One of the main uses of flex
is as a companion to parser
generators like yacc
. yacc
parsers expect to call a
routine named yylex
to find the next input token. The routine is
supposed to return the type of the next token as well as putting any
associated value in the global yylval
. To use flex
with
yacc
, specify the `-d' option to yacc
to instruct it
to generate the file y.tab.h
containing definitions of all the
%token
s appearing in the yacc
input. Then include this
file in the flex
scanner. For example, if one of the tokens is
`TOK_NUMBER', part of the scanner might look like:
%{ #include "y.tab.h" %} %% [0-9]+ yylval = atoi( yytext ); return TOK_NUMBER;
In the name of POSIX compliance, flex
supports a translation
table for mapping input characters into groups.
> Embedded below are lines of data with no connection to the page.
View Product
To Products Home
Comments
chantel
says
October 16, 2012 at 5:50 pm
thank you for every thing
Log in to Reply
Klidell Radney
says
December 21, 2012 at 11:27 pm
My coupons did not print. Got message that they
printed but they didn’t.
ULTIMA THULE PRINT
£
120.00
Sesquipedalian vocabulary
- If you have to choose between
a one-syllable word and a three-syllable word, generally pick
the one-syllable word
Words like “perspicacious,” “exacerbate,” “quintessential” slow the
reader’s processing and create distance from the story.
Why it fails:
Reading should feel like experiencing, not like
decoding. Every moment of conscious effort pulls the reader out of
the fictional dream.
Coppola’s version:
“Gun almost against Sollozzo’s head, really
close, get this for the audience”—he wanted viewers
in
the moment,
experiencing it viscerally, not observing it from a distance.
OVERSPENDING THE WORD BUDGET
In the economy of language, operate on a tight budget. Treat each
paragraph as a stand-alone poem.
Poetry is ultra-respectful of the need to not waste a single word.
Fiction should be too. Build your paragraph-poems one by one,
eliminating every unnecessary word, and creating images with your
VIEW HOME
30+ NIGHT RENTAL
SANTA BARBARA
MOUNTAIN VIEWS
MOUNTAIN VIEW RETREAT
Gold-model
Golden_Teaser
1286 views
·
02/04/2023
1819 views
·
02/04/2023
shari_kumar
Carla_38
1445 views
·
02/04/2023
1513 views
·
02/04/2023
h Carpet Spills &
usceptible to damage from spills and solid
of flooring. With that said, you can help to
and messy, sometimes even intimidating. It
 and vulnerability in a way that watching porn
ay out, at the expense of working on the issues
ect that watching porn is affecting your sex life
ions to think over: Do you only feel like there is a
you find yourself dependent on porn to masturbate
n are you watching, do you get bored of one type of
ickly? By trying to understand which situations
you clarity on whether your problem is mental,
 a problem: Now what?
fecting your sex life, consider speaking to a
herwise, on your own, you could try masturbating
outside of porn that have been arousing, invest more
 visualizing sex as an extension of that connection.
The table
is specified in the first section, and its format looks
like:
%t 1 abcd 2 ABCDEFGHIJKLMNOPQRSTUVWXYZ 52 0123456789 6 \t\ \n %t
This example specifies that the characters `a', `b', `c',
and `d' are to all be lumped into group #1, upper-case letters in
group #2, digits in group #52, tabs, blanks, and newlines into group #6,
and no other characters will appear in the patterns. The group numbers
are actually disregarded by flex
; %t
serves, though, to
lump characters together. Given the above table, for example, the
pattern `a(AA)*5' is equivalent to `d(ZQ)*0'. They both say,
"match any character in group #1, followed by zero or more pairs of
characters from group #2, followed by a character from group #52."
Thus `%t' provides a crude way for introducing equivalence classes
into the scanner specification.
Note that the `-i' option (see below) coupled with the
equivalence classes which flex
automatically generates take
care of virtually all the instances when one might consider
using `%t'. But what the hell, it's there if you want it.